By importing cheap steel from Russia, local companies are actually supporting the same plants that supply steel to the Russian military-industrial complex and related processing industries. Supplies from Russia must stop, despite the fact that they are the basis for the profitable business model of several steel mills.
«The opportunistic interest of a handful of steel processing enterprises in the EU is undermining the overall objective of EU sanctions against Russia, where steel plays a strategic role not only in the overall Russian economy but directly in the Russian military machine engaged in the unlawful war against Ukraine. The EU Member States should not perpetuate such a perverse system by approving another exemption, having already accepted a 2-year delay in banning the import of Russian semi-finished steel products into the EU,» said Axel Eggert, general director of EUROFER.
In addition, the industry association points out, the failure to apply steel sanctions against Russian semi-finished products leads to unfair competition and an uneven playing field in the EU’s domestic steel market.
According to EUROFER, the business model of European re-rollers is based on cost advantages gained from cheap imports from third countries. In contrast, the European integrated steel industry (with blast furnaces and oxygen converters), whose facilities are located in the EU, maximizes the creation of industrial, economic, environmental and social value in the European economy. In addition, steel mills in Europe responded promptly to EU sanctions and stopped importing Russian coal.
«EU Member states should be very clear that no further exemptions for Russian steel imports must be allowed. Weakening the current EU sanctions against Russia risks to be self-defeating and a historic mistake,» Axel Eggert summarized.
The Czech Republic is lobbying for continued imports of Russian slabs to the EU despite the eighth package of sanctions. Recently, Czech Minister of Industry and Trade Josef Sikela confirmed the request to extend the transition period until 2028. According to media reports, Belgium and Italy have also requested an exemption for Russian slabs.

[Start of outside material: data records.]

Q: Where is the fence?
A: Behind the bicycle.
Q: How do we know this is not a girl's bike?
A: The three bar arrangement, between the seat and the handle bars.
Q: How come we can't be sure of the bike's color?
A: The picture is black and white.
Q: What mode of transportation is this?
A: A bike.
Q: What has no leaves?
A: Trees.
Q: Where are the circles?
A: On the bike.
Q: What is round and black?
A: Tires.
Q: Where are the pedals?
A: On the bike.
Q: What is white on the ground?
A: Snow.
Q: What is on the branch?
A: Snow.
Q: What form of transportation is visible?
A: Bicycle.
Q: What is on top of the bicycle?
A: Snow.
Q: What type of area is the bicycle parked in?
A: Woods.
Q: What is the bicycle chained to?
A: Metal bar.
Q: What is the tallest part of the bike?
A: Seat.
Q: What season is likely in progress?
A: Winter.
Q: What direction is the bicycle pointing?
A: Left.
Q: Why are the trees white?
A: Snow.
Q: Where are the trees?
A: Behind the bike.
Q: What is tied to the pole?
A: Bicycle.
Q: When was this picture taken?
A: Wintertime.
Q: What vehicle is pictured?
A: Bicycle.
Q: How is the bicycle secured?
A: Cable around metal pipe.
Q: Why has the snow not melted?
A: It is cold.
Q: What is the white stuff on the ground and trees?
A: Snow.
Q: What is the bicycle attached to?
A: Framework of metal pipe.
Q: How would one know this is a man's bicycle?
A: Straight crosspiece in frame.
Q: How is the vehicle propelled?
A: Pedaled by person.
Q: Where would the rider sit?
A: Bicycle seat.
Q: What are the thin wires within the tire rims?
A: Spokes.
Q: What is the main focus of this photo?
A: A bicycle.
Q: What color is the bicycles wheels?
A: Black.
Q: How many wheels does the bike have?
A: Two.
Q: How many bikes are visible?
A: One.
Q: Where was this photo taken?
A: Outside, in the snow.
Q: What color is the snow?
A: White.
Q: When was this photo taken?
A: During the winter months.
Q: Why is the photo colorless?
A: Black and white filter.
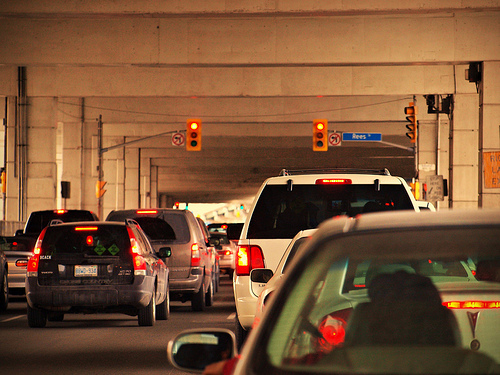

The transitional period during which EU countries can import slabs from Russia within the established quotas is due to end on September 30, 2024, and a complete ban on imports of Russian semi-finished products will come into effect on October 1.
As GMK Center reported earlier, despite the sanctions, the Russian steelmaker continues to generate relatively high revenues from exports to the EU. In particular, in 2022, total exports amounted to 7.92 million tons worth €3.87 billion. In January-July 2023, the European Union reduced imports of metallurgical raw materials from Russia by 44.8% y/y – to 3.24 million tons, including consumption of semi-finished steel products by 40.8% y/y – to 1.92 million tons.